As you may have read, the U.S. Department of Housing and Urban Development has released the nationwide results of last January’s point-in-time counts — the one-night census of homeless people that HUD requires of all its homeless assistance grant recipients.
The headlined news is that homelessness seems to be “holding steady,” as HUD Secretary Shaun Donovan puts it.
The bigger news, I think, is that homelessness rates are apparently lower than they were in 2007. This is true not only for the grand total, but for all the specific groups in the required PIT breakouts.
Some of the long-range percentage declines are so counterintuitive as to make me wonder whether we’re getting a true read or results of some unaccounted for changes in methodology.
After all, we’ve had a major recession, with lingering consequences. Nearly four million homes lost due to foreclosures.

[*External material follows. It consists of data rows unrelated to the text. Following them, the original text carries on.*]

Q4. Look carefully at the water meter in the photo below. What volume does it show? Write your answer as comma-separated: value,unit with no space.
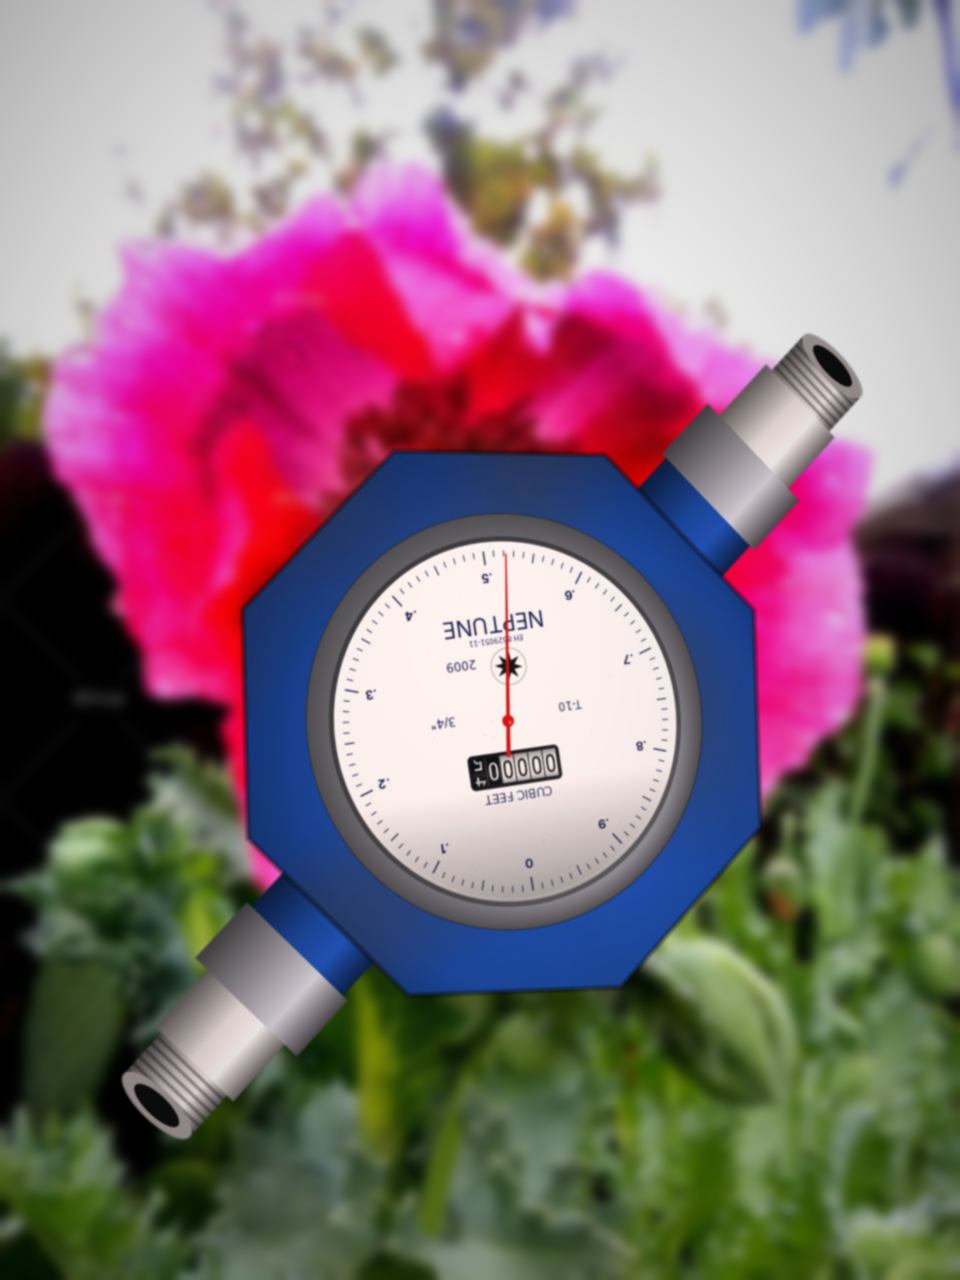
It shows 4.52,ft³
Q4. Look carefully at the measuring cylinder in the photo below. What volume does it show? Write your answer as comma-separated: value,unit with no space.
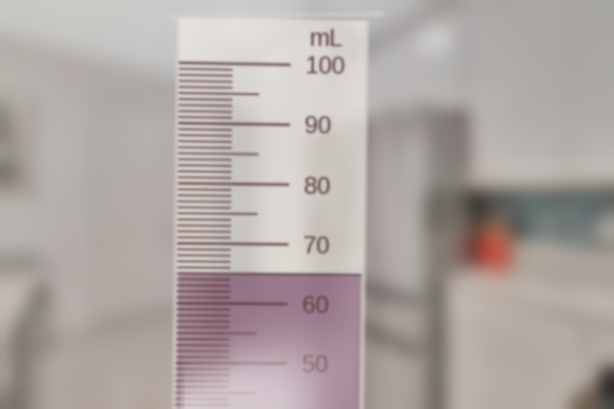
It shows 65,mL
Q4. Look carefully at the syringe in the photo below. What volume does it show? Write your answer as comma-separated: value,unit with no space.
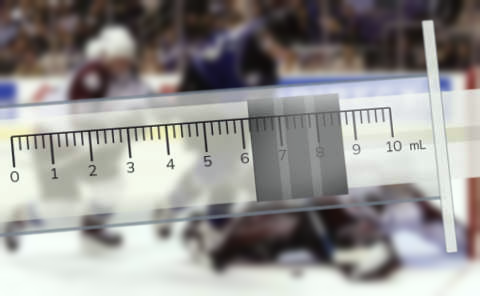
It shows 6.2,mL
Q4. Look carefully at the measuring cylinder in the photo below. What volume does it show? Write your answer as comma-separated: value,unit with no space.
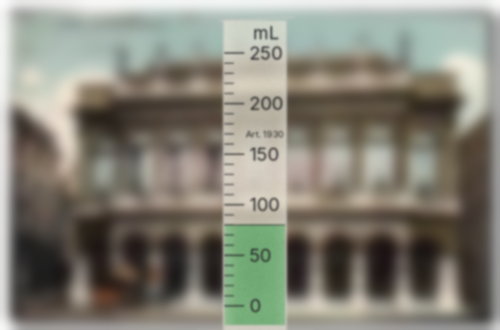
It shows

About 4.1 million jobs lost that haven’t been replaced. A record high number of long-term jobless workers. Other labor market woes as well.
On the other hand, we do have some progress that’s fairly easy to explain. So within the definitional limits of the PIT counts maybe the rest is real too.

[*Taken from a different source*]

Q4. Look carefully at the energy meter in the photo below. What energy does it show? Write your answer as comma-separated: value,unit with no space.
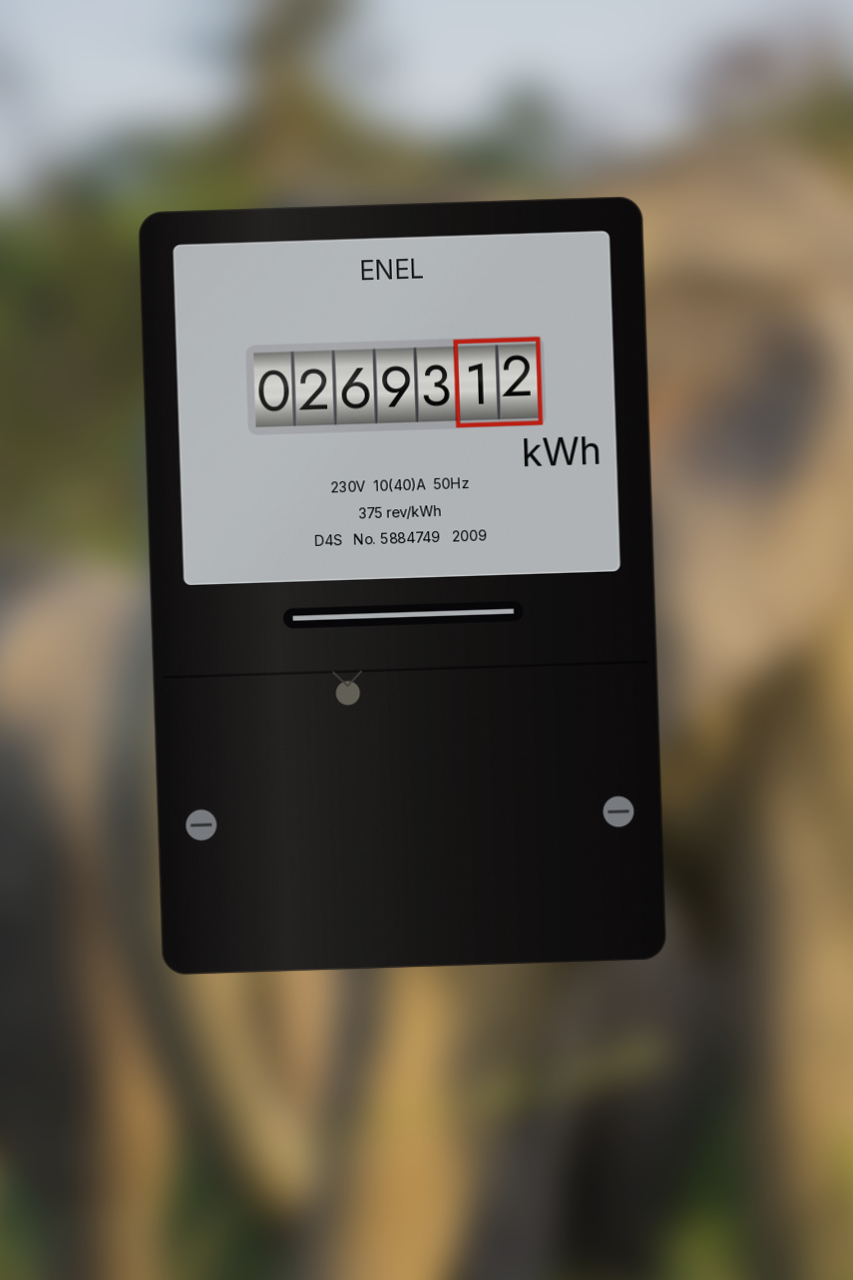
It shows 2693.12,kWh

In any event, here are the key figures.
According to the PIT counts, the total number of people who were homeless during some night in late January was 633,782.
This is a fraction of a percent fewer than reported the year before. The number is 5.8% lower than for January 2007. In other words, 38,106 fewer literally homeless people.

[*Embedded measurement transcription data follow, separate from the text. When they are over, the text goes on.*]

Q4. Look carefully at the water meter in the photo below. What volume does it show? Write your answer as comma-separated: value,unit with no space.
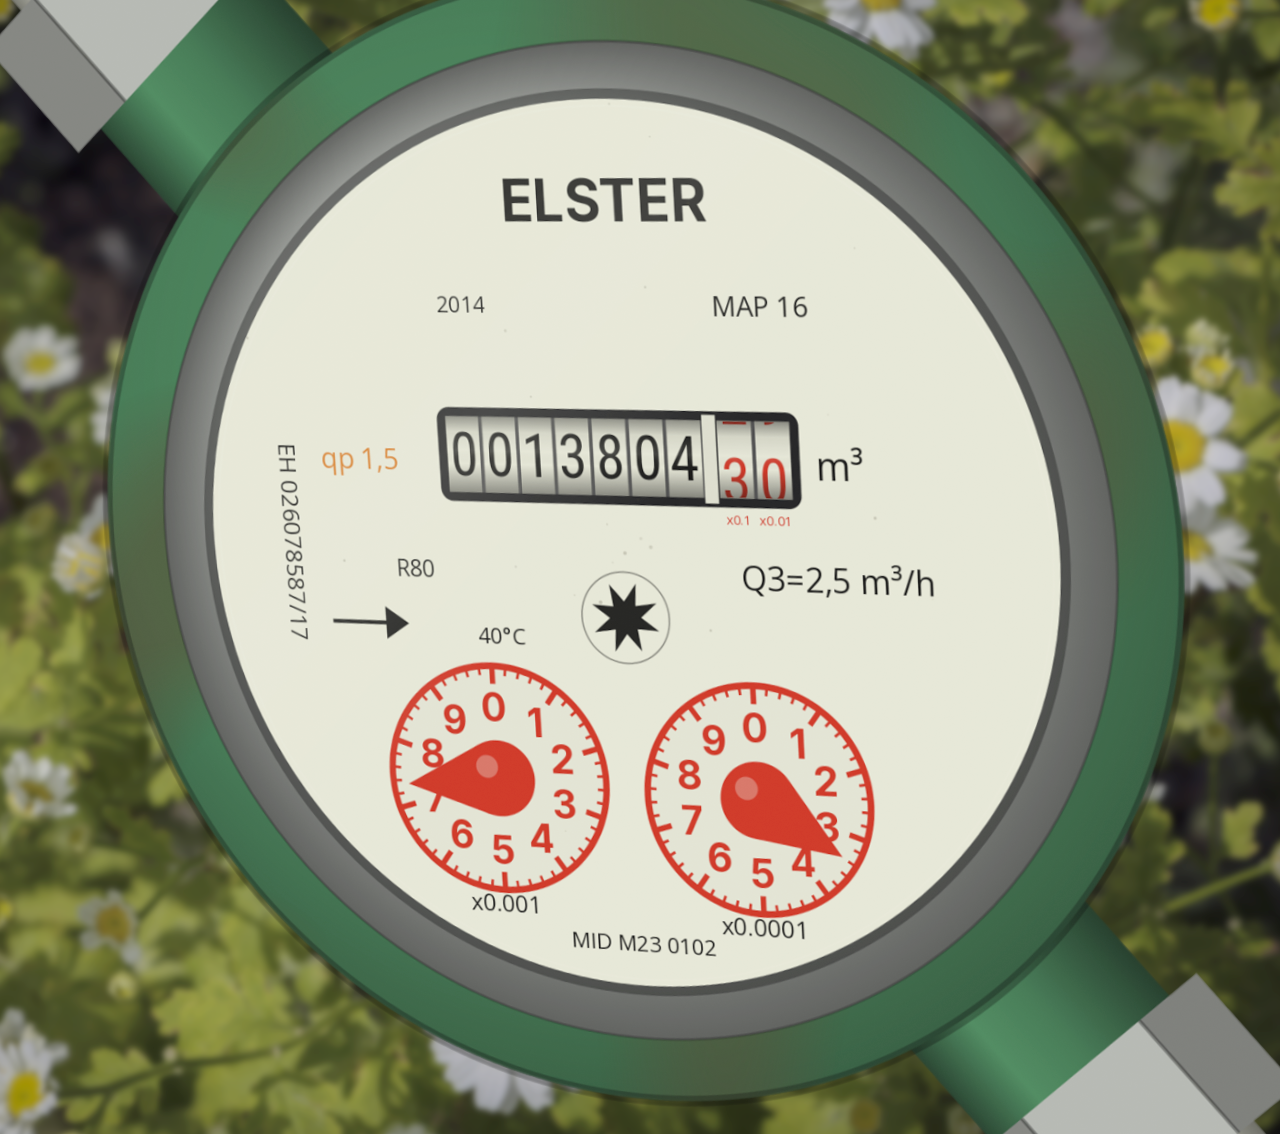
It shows 13804.2973,m³
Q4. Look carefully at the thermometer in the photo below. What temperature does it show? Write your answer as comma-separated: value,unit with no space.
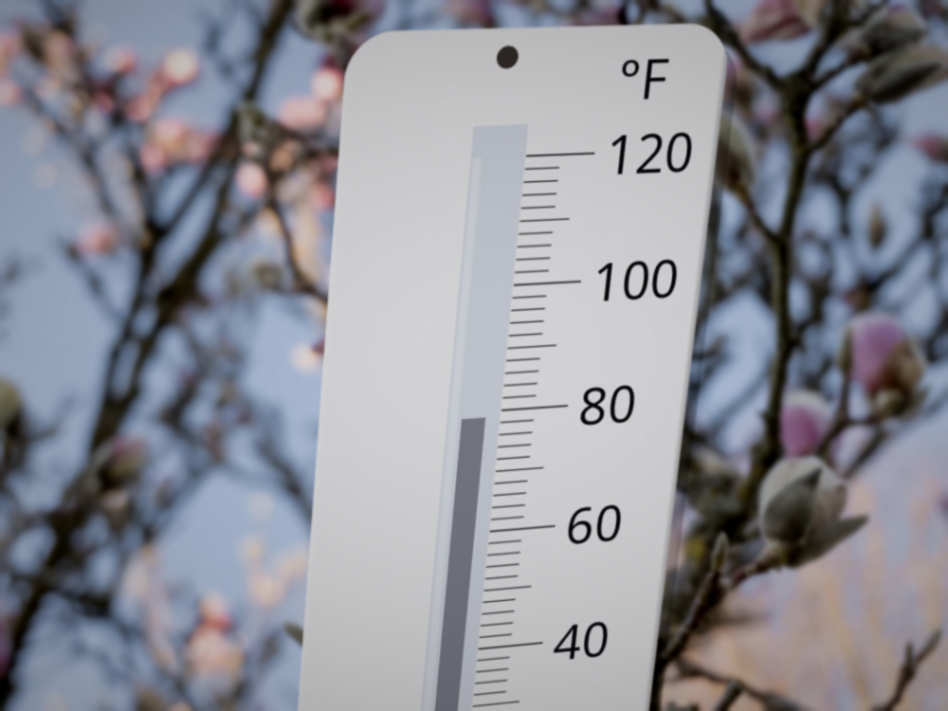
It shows 79,°F
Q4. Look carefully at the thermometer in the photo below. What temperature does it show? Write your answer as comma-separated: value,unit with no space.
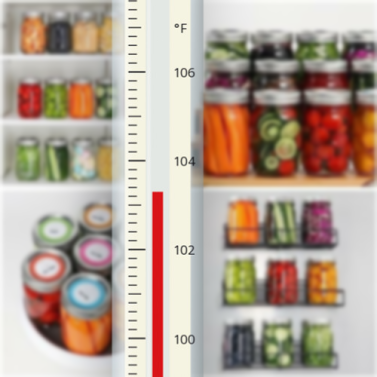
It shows 103.3,°F
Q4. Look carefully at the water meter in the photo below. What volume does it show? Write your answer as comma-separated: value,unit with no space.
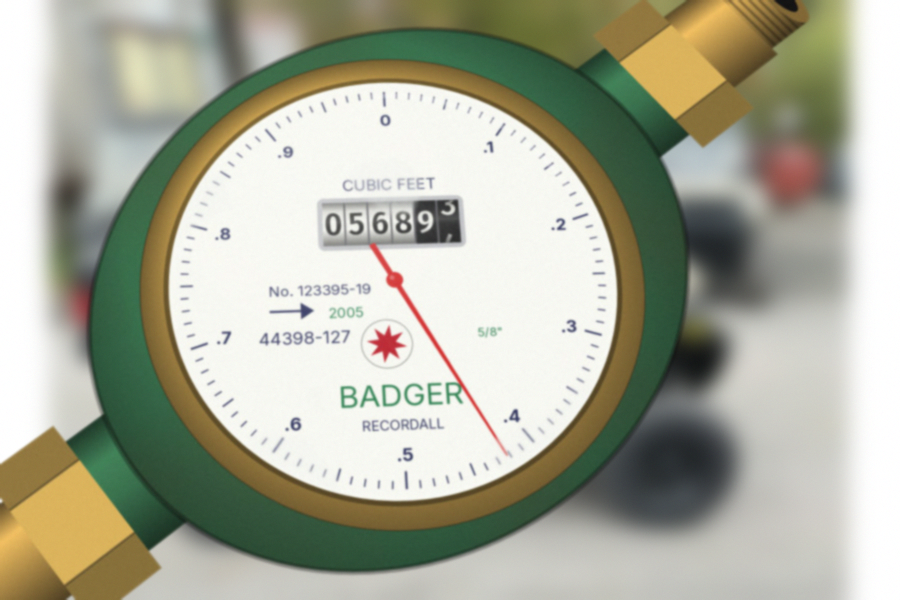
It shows 56893.42,ft³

The number of homeless individuals, i.e., not with a family member, ticked down 1.4% to 394,379. In January 2007, there were 6.8% — 28,998 — more of them.
The number of homeless people in families* rose by 1.4%, to 239,403. But the number of homeless families was basically the same as in 2011 — 77,157.
As compared to January 2007, there were 3.7% fewer homeless people in families and 8% fewer homeless families. These percents translate into 9,108 fewer homeless family members and 6,778 fewer homeless families.
We see larger drops in two populations that HUD — and more recently, the U.S. Interagency Council on Homelessness — have made top priorities.
The number of chronically homeless individuals** declined 6.8%, to 99,894. There were 19.3% — 23,939 — more people classified as chronically homeless in January 2007.
It seems reasonable to suppose that these figures reflect increases in permanent supportive housing — a strategy designed for chronically homeless people that’s strongly encouraged by the structure of HUD’s assistance programs, as well as a number of research and advocacy organizations.
Federal policies also account for much, if not all of the reported progress toward the goal of ending veterans’ homelessness.
According to the latest PIT counts, the number of homeless veterans declined 7.2%, to 62,619. This is 17.2% fewer than in 2009, the baseline year for this population.
The big factor here is the HUD-VASH (Veterans Affairs Supportive Housing) voucher program, which has reportedly supported permanent housing, plus supportive services for more than 42,000 veterans since the program started in 2008.
An additional factor I’d guess is that the VA side of the funding can also be used to prevent veterans from becoming homeless, e.g., by paying some one-time costs of moving to housing they can afford.
In this respect, it’s somewhat like the broader Homelessness Prevention and Rapid Re-Housing Program that was part of the Recovery Act.
HUD gives HPRP part of the credit for the just-reported homelessness decreases. And it does seem likely that the short-term help the program funded was enough for people who’d suffered temporary setbacks.
And now what? Communities had only three years to spend their HPRP grants. So they’ll have no money from that pot in the coming year — and even in the best of cases, no boost in their basic homeless assistance grants to cover the loss.
They’d share a loss of about $180 million if the “fiscal cliff” negotiations don’t halt the impending across-the-board cuts.
And there’d be lots more homeless people in want of help — more than 282,000 additional households, according to one estimate.
In short, such genuine progress as there’s been could be short-lived.
* These are only people “who are homeless as part of households that have at least one adult and one child.”
** By HUD’s definition, these are people who have a disability, including a mental illness and/or substance abuse problem, and who’ve been homeless for at least a year or at least four times in the last three years.